All adjustments, consisting of normal and recurring accruals, which are, in the opinion of management, necessary to fairly state the Company's Condensed Financial Statements have been included herein. Interim results are not necessarily indicative of expected annual results because of the impact of fluctuations in prices received for oil and natural gas, as well as other factors. In the course of preparing the Condensed Financial Statements, management makes various assumptions, judgments and estimates to determine the reported amounts of assets, liabilities, revenues and expenses, and to prepare disclosures of commitments and contingencies. Changes in these assumptions, judgments and estimates will occur as a result of the passage of time and the occurrence of future events, and, accordingly, actual results could differ from amounts previously established.
 
The Company's cash management process provides for the daily funding of checks as they are presented to the bank. Included in accounts payable at September 30, 2012 and December 31, 2011 were $23.7 million and $16.1 million, respectively, representing outstanding checks in excess of the bank balance (book overdraft).

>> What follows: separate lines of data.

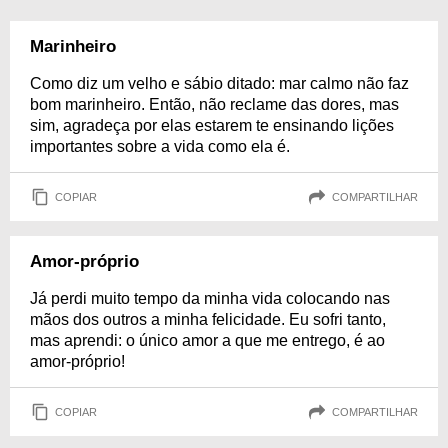
Marinheiro
Como diz um velho e sábio ditado: mar calmo não faz
bom marinheiro. Então, não reclame das dores, mas
sim, agradeça por elas estarem te ensinando lições
importantes sobre a vida como ela é.
COPIAR
COMPARTILHAR
Amor-próprio
Já perdi muito tempo da minha vida colocando nas
mãos dos outros a minha felicidade. Eu sofri tanto,
mas aprendi: o único amor a que me entrego, é ao
amor-próprio!
COPIAR
COMPARTILHAR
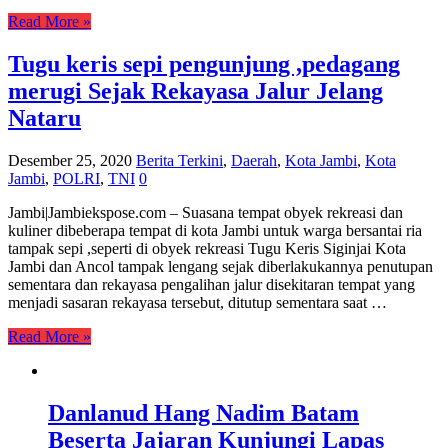
Read More »
Tugu keris sepi pengunjung ,pedagang
merugi Sejak Rekayasa Jalur Jelang
Nataru
Desember 25, 2020
Berita Terkini
,
Daerah
,
Kota Jambi
,
Kota
Jambi
,
POLRI
,
TNI
0
Jambi|Jambiekspose.com – Suasana tempat obyek rekreasi dan
kuliner dibeberapa tempat di kota Jambi untuk warga bersantai ria
tampak sepi ,seperti di obyek rekreasi Tugu Keris Siginjai Kota
Jambi dan Ancol tampak lengang sejak diberlakukannya penutupan
sementara dan rekayasa pengalihan jalur disekitaran tempat yang
menjadi sasaran rekayasa tersebut, ditutup sementara saat …
Read More »
Danlanud Hang Nadim Batam
Beserta Jajaran Kunjungi Lapas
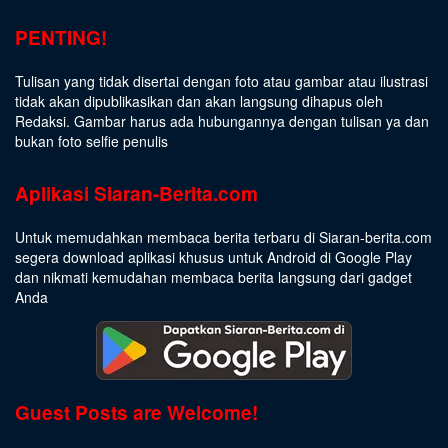
PENTING!
Tulisan yang tidak disertai dengan foto atau gambar atau ilustrasi
tidak akan dipublikasikan dan akan langsung dihapus oleh
Redaksi. Gambar harus ada hubungannya dengan tulisan ya dan
bukan foto selfie penulis
Aplikasi Siaran-Berita.com
Untuk memudahkan membaca berita terbaru di Siaran-berita.com
segera download aplikasi khusus untuk Android di Google Play
dan nikmati kemudahan membaca berita langsung dari gadget
Anda
Guest Posts are Welcome!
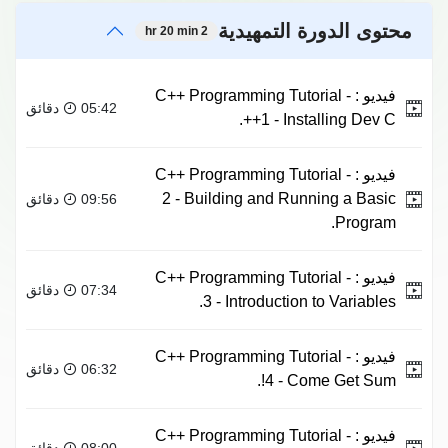
محتوى الدورة التمهيدية
2 hr 20 min
فيديو :
C++ Programming Tutorial -
05:42 دقائق
1 - Installing Dev C++.
فيديو :
C++ Programming Tutorial -
2 - Building and Running a Basic
09:56 دقائق
Program.
فيديو :
C++ Programming Tutorial -
07:34 دقائق
3 - Introduction to Variables.
فيديو :
C++ Programming Tutorial -
06:32 دقائق
4 - Come Get Sum!.
فيديو :
C++ Programming Tutorial -
08:00 دقائق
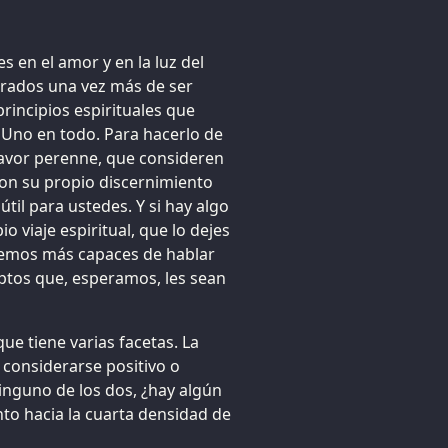
 en el amor y en la luz del
nrados una vez más de ser
rincipios espirituales que
 Uno en todo. Para hacerlo de
favor perenne, que consideren
on su propio discernimiento
til para ustedes. Y si hay algo
o viaje espiritual, que lo dejes
iremos más capaces de hablar
ptos que, esperamos, les sean
ue tiene varias facetas. La
 considerarse positivo o
 ninguno de los dos, ¿hay algún
to hacia la cuarta densidad de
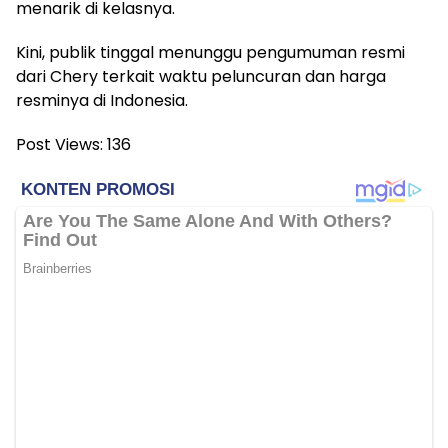
menarik di kelasnya.
Kini, publik tinggal menunggu pengumuman resmi
dari Chery terkait waktu peluncuran dan harga
resminya di Indonesia.
Post Views:
136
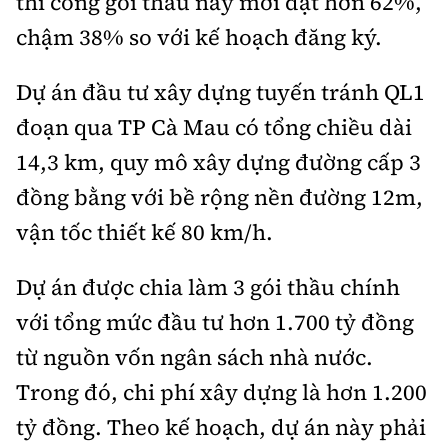
thi công gói thầu này mới đạt hơn 62%,
chậm 38% so với kế hoạch đăng ký.
Dự án đầu tư xây dựng tuyến tránh QL1
đoạn qua TP Cà Mau có tổng chiều dài
14,3 km, quy mô xây dựng đường cấp 3
đồng bằng với bề rộng nền đường 12m,
vận tốc thiết kế 80 km/h.
Dự án được chia làm 3 gói thầu chính
với tổng mức đầu tư hơn 1.700 tỷ đồng
từ nguồn vốn ngân sách nhà nước.
Trong đó, chi phí xây dựng là hơn 1.200
tỷ đồng. Theo kế hoạch, dự án này phải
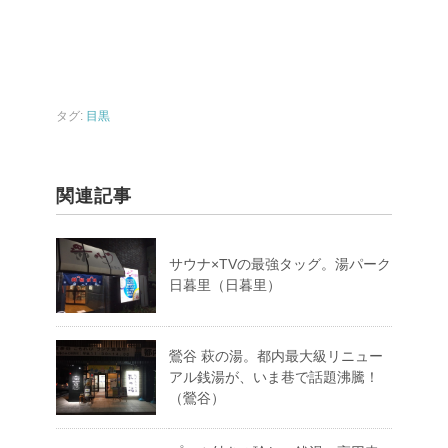
タグ:
目黒
関連記事
サウナ×TVの最強タッグ。湯パーク
日暮里（日暮里）
鶯谷 萩の湯。都内最大級リニュー
アル銭湯が、いま巷で話題沸騰！
（鶯谷）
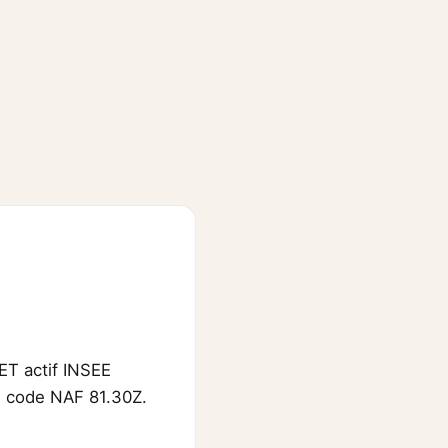
ET actif INSEE
EE, code NAF 81.30Z.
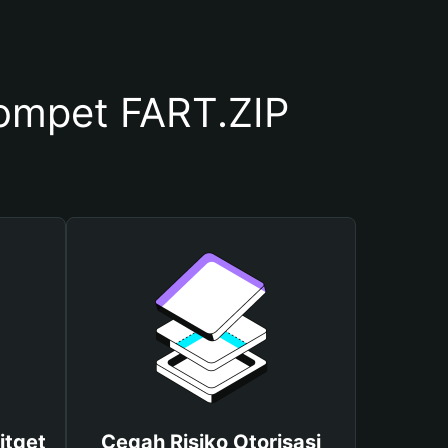
mpet FART.ZIP
itget
Cegah Risiko Otorisasi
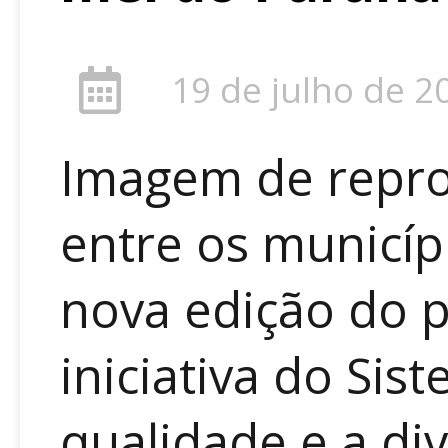
19 de julho de 2
Imagem de repro
entre os municí
nova edição do p
iniciativa do Sis
qualidade e a di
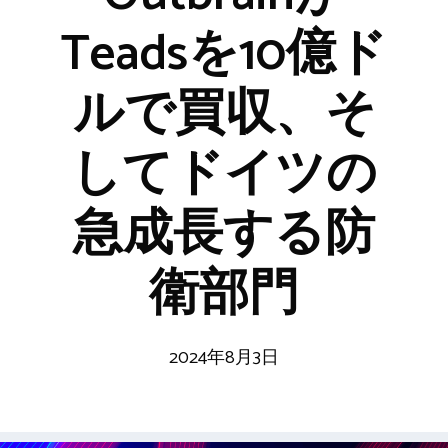
Teadsを10億ド
ルで買収、そ
してドイツの
急成長する防
衛部門
2024年8月3日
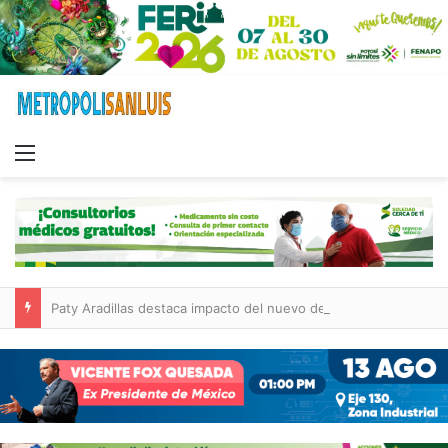
Menu
Paty Aradillas destaca impacto del nuevo desnivel de Circuito Potosí en la movilidad de Villa de Pozos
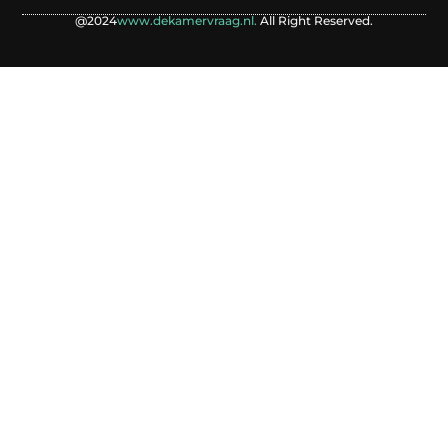
@2024
www.dekamervraag.nl.
All Right Reserved.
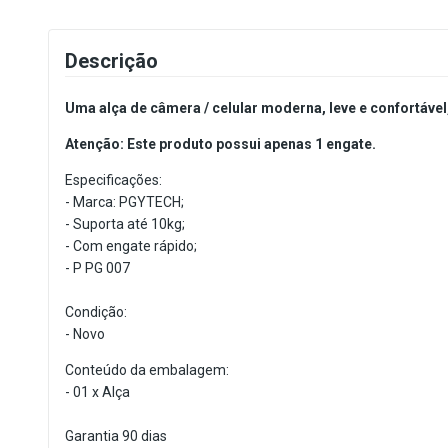
Descrição
Uma alça de câmera / celular moderna, leve e confortável
Atenção: Este produto possui apenas 1 engate.
Especificações:
- Marca: PGYTECH;
- Suporta até 10kg;
- Com engate rápido;
- P PG 007
Condição:
- Novo
Conteúdo da embalagem:
- 01 x Alça
Garantia 90 dias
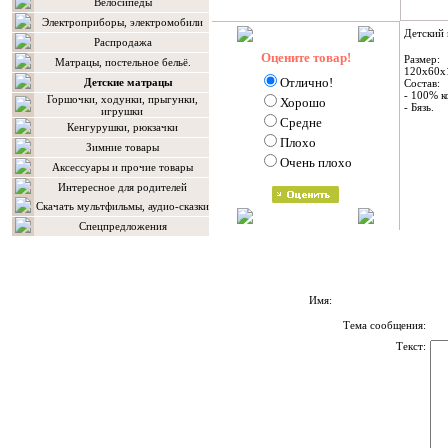
Велосипеды
Электроприборы, электромобили
Детский 
Распродажа
Оцените товар!
Размер:
Матрацы, постельное бельё.
120х60х
Отлично!
Детские матрацы
Состав:
- 100% к
Горшочки, ходунки, прыгунки,
Хорошо
- Бязь.
игрушки
Средне
Кенгурушки, рюкзачки
Плохо
Зимние товары
Очень плохо
Аксессуары и прочие товары
Интересное для родителей
Скачать мультфильмы, аудио-сказки
Спецпредложения
Имя:
Тема сообщения:
Текст:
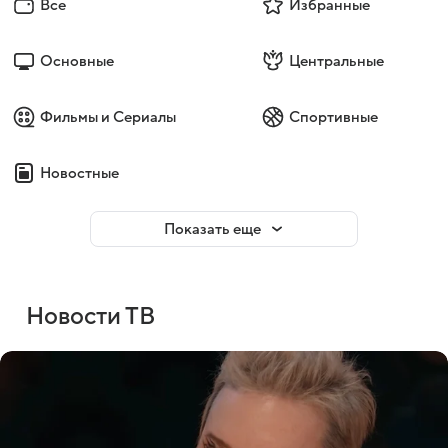
Все
Избранные
Основные
Центральные
Фильмы и Сериалы
Спортивные
Новостные
Показать еще
Новости ТВ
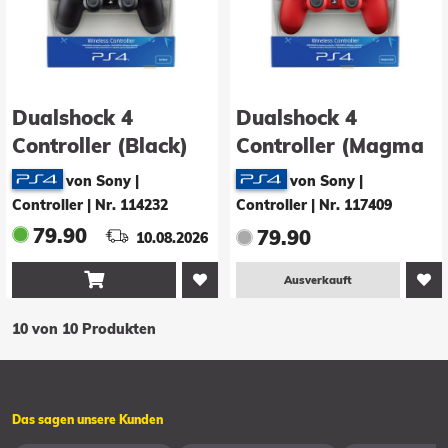
Dualshock 4
Dualshock 4
Controller (Black)
Controller (Magma
Red)
von Sony |
von Sony |
Controller
|
Nr. 114232
Controller
|
Nr. 117409
79.90
79.90
10.08.2026

Ausverkauft
10 von 10 Produkten
Das sagen unsere Kunden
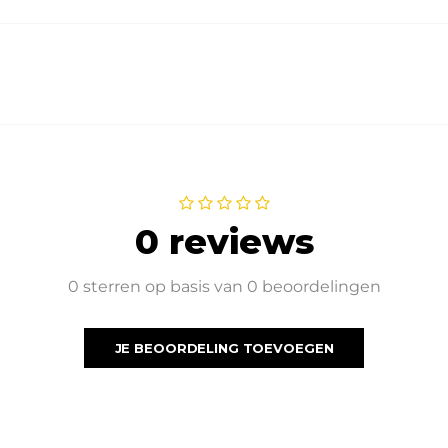
0 reviews
0 sterren op basis van 0 beoordelingen
JE BEOORDELING TOEVOEGEN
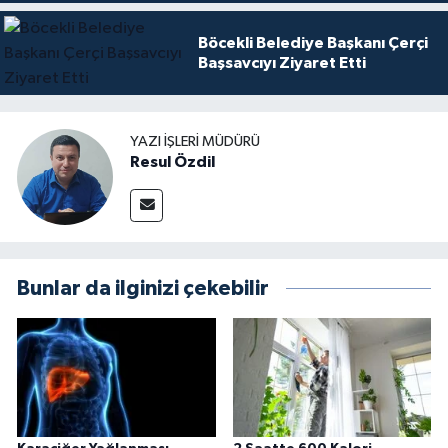
Böcekli Belediye Başkanı Çerçi
Başsavcıyı Ziyaret Etti
YAZI İŞLERI MÜDÜRÜ
Resul Özdil
Bunlar da ilginizi çekebilir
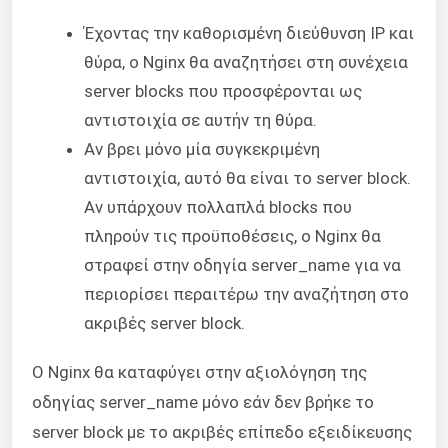
Έχοντας την καθορισμένη διεύθυνση IP και
θύρα, ο Nginx θα αναζητήσει στη συνέχεια
server blocks που προσφέρονται ως
αντιστοιχία σε αυτήν τη θύρα.
Αν βρει μόνο μία συγκεκριμένη
αντιστοιχία, αυτό θα είναι το server block.
Αν υπάρχουν πολλαπλά blocks που
πληρούν τις προϋποθέσεις, ο Nginx θα
στραφεί στην οδηγία server_name για να
περιορίσει περαιτέρω την αναζήτηση στο
ακριβές server block.
Ο Nginx θα καταφύγει στην αξιολόγηση της
οδηγίας server_name μόνο εάν δεν βρήκε το
server block με το ακριβές επίπεδο εξειδίκευσης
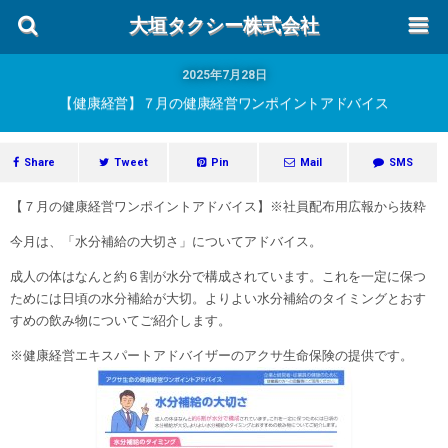
大垣タクシー株式会社
2025年7月28日
【健康経営】７月の健康経営ワンポイントアドバイス
Share
Tweet
Pin
Mail
SMS
【７月の健康経営ワンポイントアドバイス】※社員配布用広報から抜粋
今月は、「水分補給の大切さ」についてアドバイス。
成人の体はなんと約６割が水分で構成されています。これを一定に保つ
ためには日頃の水分補給が大切。よりよい水分補給のタイミングとおす
すめの飲み物についてご紹介します。
※健康経営エキスパートアドバイザーのアクサ生命保険の提供です。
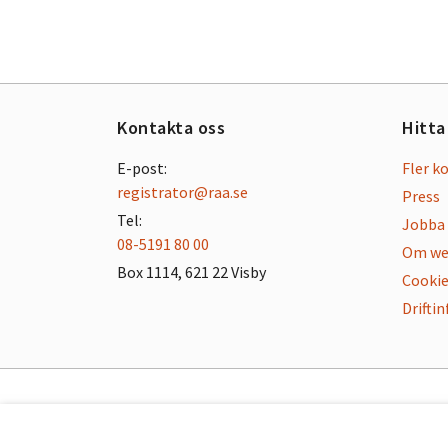
Kontakta oss
Hitta
E-post:
Fler k
registrator@raa.se
Press
Tel:
Jobba 
08-5191 80 00
Om we
Box 1114, 621 22 Visby
Cookie
Drifti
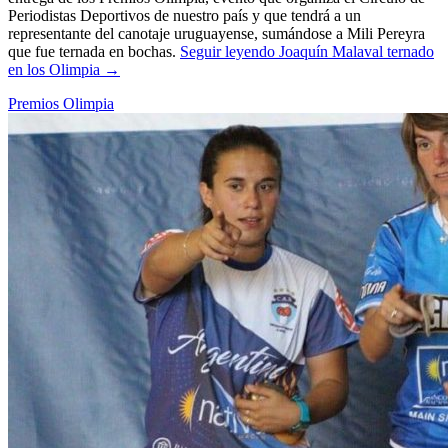
Periodistas Deportivos de nuestro país y que tendrá a un
representante del canotaje uruguayense, sumándose a Mili Pereyra
que fue ternada en bochas.
Seguir leyendo
Joaquín Malaval ternado
en los Olimpia
→
Premios Olimpia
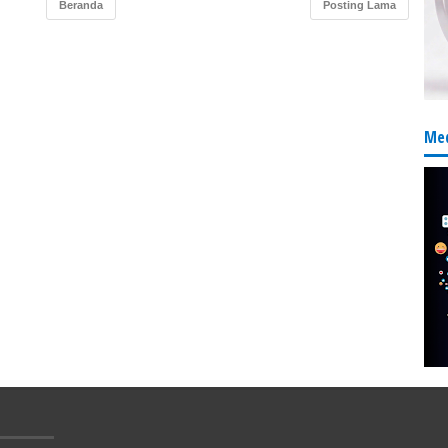
Beranda
Posting Lama
Med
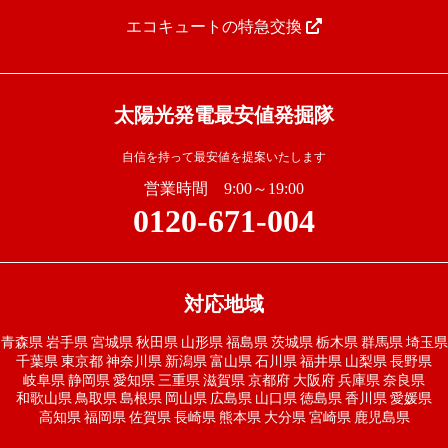
エコキュートの特急交換
太陽光発電最安値発掘隊
自信を持って最安値を提案いたします
営業時間 9:00～19:00
0120-671-004
対応地域
青森県
岩手県
宮城県
秋田県
山形県
福島県
茨城県
栃木県
群馬県
埼玉県
千葉県
東京都
神奈川県
新潟県
富山県
石川県
福井県
山梨県
長野県
岐阜県
静岡県
愛知県
三重県
滋賀県
京都府
大阪府
兵庫県
奈良県
和歌山県
鳥取県
島根県
岡山県
広島県
山口県
徳島県
香川県
愛媛県
高知県
福岡県
佐賀県
長崎県
熊本県
大分県
宮崎県
鹿児島県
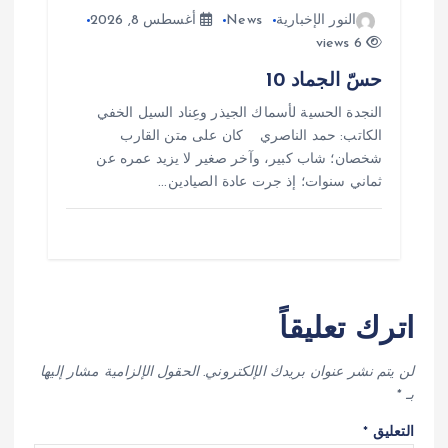
النور الإخبارية
News
أغسطس 8, 2026
6 views
حسّ الجماد 10
النجدة الحسية لأسماك الجيذر وعِناد السيل الخفي
الكاتب: حمد الناصري كان على متن القارب
شخصان؛ شاب كبير، وآخر صغير لا يزيد عمره عن
ثماني سنوات؛ إذ جرت عادة الصيادين…
اترك تعليقاً
لن يتم نشر عنوان بريدك الإلكتروني.
الحقول الإلزامية مشار إليها
بـ
*
التعليق
*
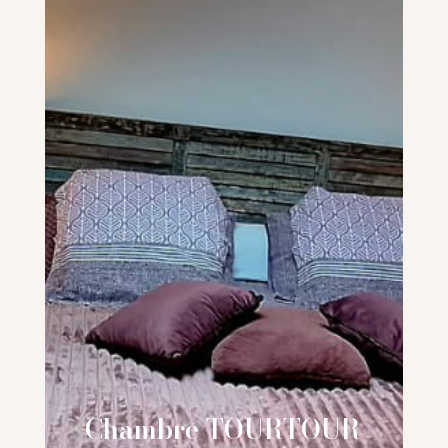
Chambre TOURTOUR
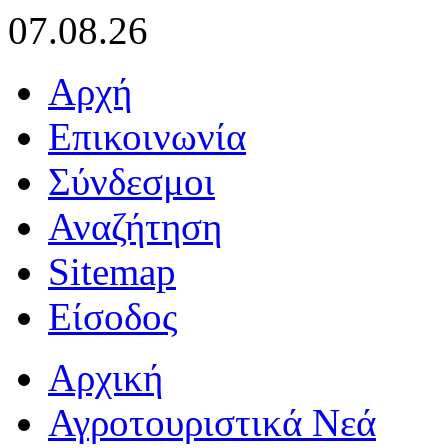
07.08.26
Αρχή
Επικοινωνία
Σύνδεσμοι
Αναζήτηση
Sitemap
Είσοδος
Αρχική
Αγροτουριστικά Νεά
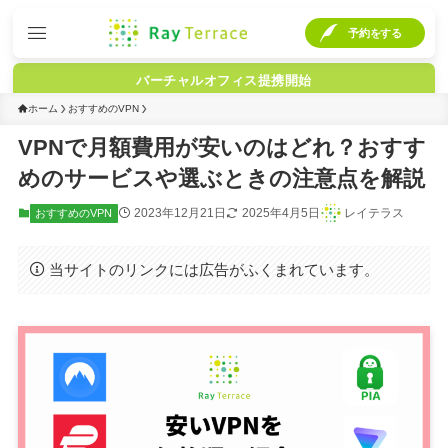
予約をする
バーチャルオフィス提携開始
ホーム
おすすめのVPN
VPNで月額費用が安いのはどれ？おすす
めのサービスや選ぶときの注意点を解説
2023年12月21日
2025年4月5日
レイテラス
おすすめのVPN
当サイトのリンクには広告がふくまれています。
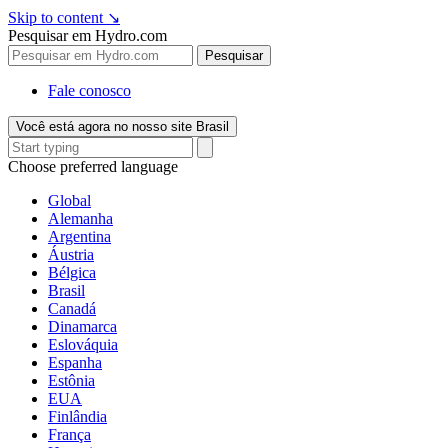
Skip to content
↘
Pesquisar em Hydro.com
Pesquisar
Fale conosco
Você está agora no nosso site Brasil
Choose preferred language
Global
Alemanha
Argentina
Áustria
Bélgica
Brasil
Canadá
Dinamarca
Eslováquia
Espanha
Estônia
EUA
Finlândia
França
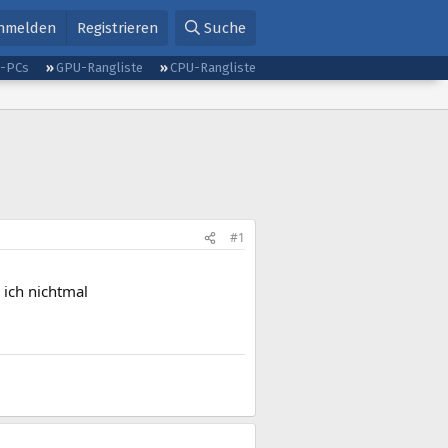
nmelden
Registrieren
Suche
g-PCs
GPU-Rangliste
CPU-Rangliste
#1
 ich nichtmal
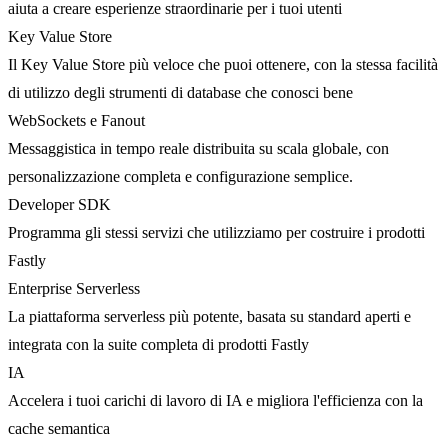
aiuta a creare esperienze straordinarie per i tuoi utenti
Key Value Store
Il Key Value Store più veloce che puoi ottenere, con la stessa facilità
di utilizzo degli strumenti di database che conosci bene
WebSockets e Fanout
Messaggistica in tempo reale distribuita su scala globale, con
personalizzazione completa e configurazione semplice.
Developer SDK
Programma gli stessi servizi che utilizziamo per costruire i prodotti
Fastly
Enterprise Serverless
La piattaforma serverless più potente, basata su standard aperti e
integrata con la suite completa di prodotti Fastly
IA
Accelera i tuoi carichi di lavoro di IA e migliora l'efficienza con la
cache semantica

Recent Accounting Standards

In December 2011, the Financial Accounting Standards Board issued Accounting Standards Update (ASU) No. 2011-11 which requires that an entity disclose both gross and net information about instruments and transactions that are either eligible for offset in the balance sheet or subject to an agreement similar to a master netting agreement, including derivative instruments. ASU 2011-11 was issued in order to facilitate comparison between GAAP and IFRS financial statements by requiring enhanced disclosures, but does not change existing GAAP that permits balance sheet offsetting. This authoritative guidance is effective for annual reporting periods beginning on or after January 1, 2013, and interim periods within those annual periods. The Company is currently evaluating the provisions of ASU 2011-11 and assessing the impact, if any, it may have on the Company's financial position or results of operations.